------ Records to use

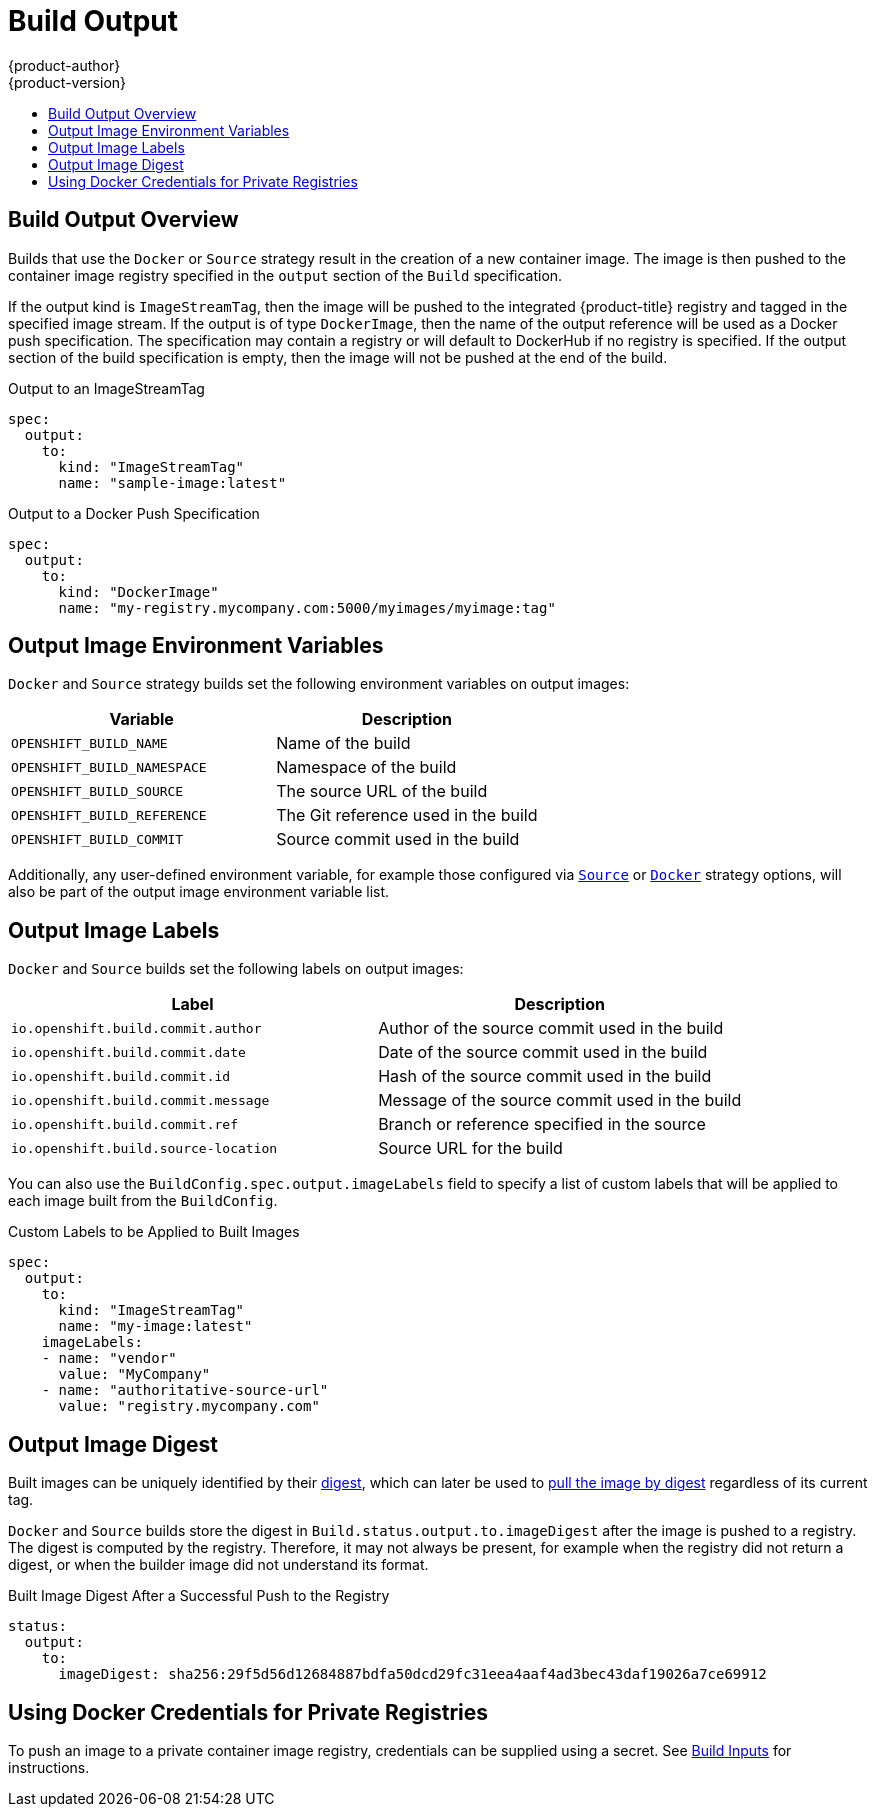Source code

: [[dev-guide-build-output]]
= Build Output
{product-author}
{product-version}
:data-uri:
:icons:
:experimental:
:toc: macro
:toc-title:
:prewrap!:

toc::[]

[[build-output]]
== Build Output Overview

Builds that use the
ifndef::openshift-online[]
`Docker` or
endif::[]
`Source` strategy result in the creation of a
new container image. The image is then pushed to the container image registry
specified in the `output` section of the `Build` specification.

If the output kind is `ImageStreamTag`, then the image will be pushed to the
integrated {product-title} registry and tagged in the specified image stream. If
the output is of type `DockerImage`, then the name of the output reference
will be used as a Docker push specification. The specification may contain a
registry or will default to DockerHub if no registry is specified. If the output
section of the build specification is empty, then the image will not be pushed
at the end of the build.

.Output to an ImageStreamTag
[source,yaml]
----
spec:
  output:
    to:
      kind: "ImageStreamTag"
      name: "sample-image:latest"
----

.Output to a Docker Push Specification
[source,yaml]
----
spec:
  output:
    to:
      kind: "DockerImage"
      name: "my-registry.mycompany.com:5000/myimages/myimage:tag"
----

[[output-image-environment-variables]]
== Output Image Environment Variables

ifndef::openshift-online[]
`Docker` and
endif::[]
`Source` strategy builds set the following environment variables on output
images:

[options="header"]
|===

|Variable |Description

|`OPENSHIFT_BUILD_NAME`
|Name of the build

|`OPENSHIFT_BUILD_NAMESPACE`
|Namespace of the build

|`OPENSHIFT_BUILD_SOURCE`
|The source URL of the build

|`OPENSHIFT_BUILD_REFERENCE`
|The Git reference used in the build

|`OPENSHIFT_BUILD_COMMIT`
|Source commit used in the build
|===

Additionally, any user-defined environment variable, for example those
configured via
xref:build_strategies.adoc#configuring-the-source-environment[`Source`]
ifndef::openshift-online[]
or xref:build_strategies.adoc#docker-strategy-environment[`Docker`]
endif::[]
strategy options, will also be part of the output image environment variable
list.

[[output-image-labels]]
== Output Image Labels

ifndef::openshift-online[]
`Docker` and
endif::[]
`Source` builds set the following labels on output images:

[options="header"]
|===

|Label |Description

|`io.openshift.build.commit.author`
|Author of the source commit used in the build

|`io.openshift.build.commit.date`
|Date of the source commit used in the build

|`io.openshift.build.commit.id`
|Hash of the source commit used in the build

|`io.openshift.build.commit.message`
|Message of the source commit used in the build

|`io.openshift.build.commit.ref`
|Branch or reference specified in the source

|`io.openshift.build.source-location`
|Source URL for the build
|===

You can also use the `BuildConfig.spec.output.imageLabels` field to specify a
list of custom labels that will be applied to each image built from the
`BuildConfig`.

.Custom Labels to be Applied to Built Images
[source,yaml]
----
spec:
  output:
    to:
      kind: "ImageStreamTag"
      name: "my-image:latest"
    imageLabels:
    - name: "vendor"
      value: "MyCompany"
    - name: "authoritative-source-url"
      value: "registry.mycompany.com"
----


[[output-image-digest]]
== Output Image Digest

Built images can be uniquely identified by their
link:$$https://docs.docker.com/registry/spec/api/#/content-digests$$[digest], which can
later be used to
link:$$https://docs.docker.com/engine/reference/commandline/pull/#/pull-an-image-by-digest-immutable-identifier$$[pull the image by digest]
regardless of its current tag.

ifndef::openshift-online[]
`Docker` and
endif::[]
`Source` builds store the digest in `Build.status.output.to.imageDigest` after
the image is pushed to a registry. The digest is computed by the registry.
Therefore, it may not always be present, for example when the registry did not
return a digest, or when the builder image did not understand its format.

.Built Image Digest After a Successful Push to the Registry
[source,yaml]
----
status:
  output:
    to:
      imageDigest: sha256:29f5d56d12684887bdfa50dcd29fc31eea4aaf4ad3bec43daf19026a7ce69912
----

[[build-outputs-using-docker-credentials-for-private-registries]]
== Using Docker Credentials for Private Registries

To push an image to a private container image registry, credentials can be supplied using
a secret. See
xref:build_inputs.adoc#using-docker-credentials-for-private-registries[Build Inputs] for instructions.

------------
------ Records to use

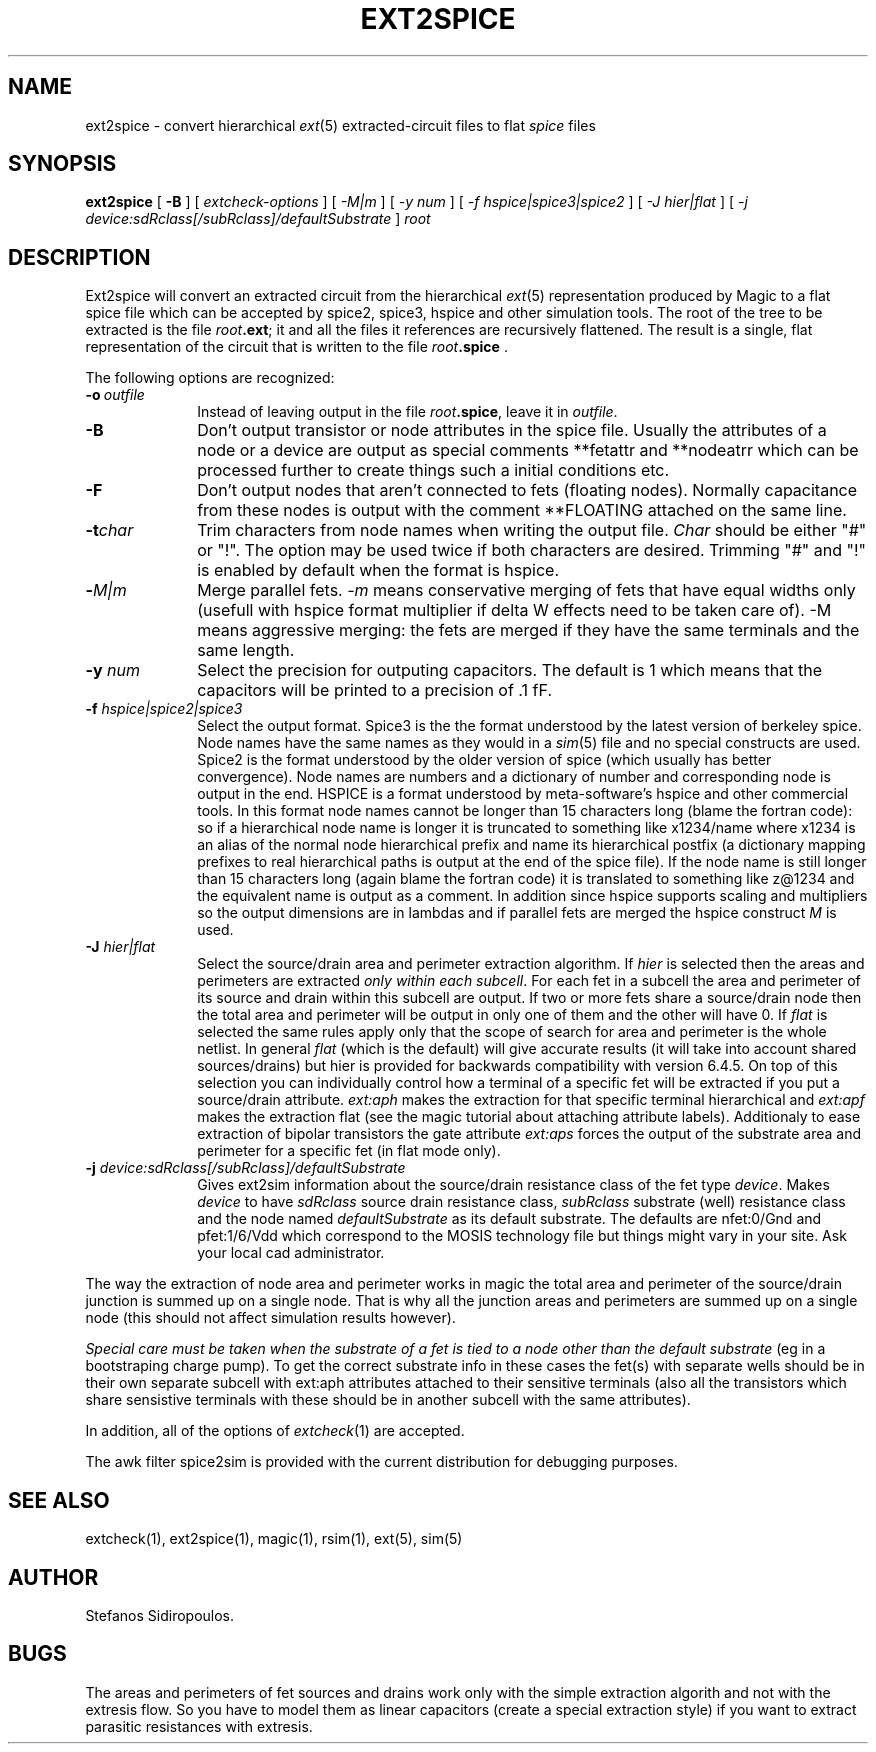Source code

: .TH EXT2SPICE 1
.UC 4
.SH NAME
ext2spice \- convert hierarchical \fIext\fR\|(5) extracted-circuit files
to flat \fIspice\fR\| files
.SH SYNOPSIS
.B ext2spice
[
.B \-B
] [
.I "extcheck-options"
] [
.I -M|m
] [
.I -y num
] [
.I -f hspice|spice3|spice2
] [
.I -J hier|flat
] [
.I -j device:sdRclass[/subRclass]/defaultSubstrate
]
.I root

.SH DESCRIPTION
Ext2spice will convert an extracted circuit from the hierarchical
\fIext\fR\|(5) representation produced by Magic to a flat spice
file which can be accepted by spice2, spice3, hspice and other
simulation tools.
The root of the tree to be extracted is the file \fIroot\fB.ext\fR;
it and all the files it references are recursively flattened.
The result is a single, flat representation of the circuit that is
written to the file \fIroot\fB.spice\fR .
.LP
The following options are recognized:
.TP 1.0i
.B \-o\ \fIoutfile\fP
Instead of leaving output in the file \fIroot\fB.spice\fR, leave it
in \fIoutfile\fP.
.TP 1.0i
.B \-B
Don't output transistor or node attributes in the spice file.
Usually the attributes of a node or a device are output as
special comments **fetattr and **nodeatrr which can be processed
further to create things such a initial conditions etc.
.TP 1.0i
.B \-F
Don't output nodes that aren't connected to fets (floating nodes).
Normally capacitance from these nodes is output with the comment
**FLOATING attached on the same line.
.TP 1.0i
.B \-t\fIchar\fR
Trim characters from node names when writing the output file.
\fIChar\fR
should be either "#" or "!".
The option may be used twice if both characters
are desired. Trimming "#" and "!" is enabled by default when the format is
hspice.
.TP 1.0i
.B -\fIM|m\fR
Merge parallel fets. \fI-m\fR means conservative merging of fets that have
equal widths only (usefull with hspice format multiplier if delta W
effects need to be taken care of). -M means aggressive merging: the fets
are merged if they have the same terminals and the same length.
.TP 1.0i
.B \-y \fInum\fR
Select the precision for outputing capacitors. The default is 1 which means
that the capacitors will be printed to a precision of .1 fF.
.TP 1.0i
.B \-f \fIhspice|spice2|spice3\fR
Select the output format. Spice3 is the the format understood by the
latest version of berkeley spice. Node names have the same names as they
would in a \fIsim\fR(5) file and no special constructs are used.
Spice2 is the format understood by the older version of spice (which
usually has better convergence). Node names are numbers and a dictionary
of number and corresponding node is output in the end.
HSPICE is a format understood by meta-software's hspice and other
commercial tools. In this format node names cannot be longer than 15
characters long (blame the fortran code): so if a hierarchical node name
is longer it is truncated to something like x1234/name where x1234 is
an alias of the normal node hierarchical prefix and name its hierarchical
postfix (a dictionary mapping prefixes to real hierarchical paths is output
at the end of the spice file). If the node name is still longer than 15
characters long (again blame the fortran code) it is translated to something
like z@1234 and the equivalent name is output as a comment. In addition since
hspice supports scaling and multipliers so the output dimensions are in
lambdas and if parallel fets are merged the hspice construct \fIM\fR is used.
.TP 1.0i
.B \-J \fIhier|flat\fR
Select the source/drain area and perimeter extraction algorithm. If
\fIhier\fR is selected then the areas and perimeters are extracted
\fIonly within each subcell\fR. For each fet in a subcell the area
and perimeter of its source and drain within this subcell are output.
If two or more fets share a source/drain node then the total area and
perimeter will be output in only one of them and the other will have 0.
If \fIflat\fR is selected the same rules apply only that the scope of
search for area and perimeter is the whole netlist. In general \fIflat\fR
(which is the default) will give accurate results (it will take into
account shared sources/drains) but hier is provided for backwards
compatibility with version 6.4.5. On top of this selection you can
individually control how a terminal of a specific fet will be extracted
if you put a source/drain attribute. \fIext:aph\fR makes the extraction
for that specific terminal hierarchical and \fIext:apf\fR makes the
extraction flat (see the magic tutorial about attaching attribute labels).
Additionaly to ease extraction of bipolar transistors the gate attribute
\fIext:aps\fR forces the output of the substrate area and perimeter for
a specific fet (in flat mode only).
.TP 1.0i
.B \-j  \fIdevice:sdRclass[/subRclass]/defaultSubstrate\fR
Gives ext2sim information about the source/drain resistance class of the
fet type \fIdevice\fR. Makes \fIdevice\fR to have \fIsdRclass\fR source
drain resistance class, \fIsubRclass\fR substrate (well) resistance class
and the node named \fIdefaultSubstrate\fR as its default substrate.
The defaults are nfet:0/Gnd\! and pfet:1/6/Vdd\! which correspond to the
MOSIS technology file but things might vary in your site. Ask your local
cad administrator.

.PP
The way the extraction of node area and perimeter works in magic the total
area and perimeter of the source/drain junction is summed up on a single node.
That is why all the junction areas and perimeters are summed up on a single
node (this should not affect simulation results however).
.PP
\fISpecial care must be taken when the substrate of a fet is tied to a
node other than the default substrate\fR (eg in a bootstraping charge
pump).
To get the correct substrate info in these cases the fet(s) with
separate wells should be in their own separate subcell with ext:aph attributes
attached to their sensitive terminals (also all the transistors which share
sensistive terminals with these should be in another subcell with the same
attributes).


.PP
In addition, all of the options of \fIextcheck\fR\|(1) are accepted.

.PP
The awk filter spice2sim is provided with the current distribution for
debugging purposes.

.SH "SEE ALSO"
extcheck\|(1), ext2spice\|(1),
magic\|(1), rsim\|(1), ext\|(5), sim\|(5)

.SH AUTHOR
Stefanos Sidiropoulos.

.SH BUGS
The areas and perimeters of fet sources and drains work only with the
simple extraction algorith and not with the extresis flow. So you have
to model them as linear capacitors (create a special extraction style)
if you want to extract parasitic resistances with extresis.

------------

Problem →
What are the lines above, starting at the one with "Don't output nodes" and ending at the one with "would in a \fIsim\fR(5)"? Give them again exactly, and only them.

Answer section →
Don't output nodes that aren't connected to fets (floating nodes).
Normally capacitance from these nodes is output with the comment
**FLOATING attached on the same line.
.TP 1.0i
.B \-t\fIchar\fR
Trim characters from node names when writing the output file.
\fIChar\fR
should be either "#" or "!".
The option may be used twice if both characters
are desired. Trimming "#" and "!" is enabled by default when the format is
hspice.
.TP 1.0i
.B -\fIM|m\fR
Merge parallel fets. \fI-m\fR means conservative merging of fets that have
equal widths only (usefull with hspice format multiplier if delta W
effects need to be taken care of). -M means aggressive merging: the fets
are merged if they have the same terminals and the same length.
.TP 1.0i
.B \-y \fInum\fR
Select the precision for outputing capacitors. The default is 1 which means
that the capacitors will be printed to a precision of .1 fF.
.TP 1.0i
.B \-f \fIhspice|spice2|spice3\fR
Select the output format. Spice3 is the the format understood by the
latest version of berkeley spice. Node names have the same names as they
would in a \fIsim\fR(5) file and no special constructs are used.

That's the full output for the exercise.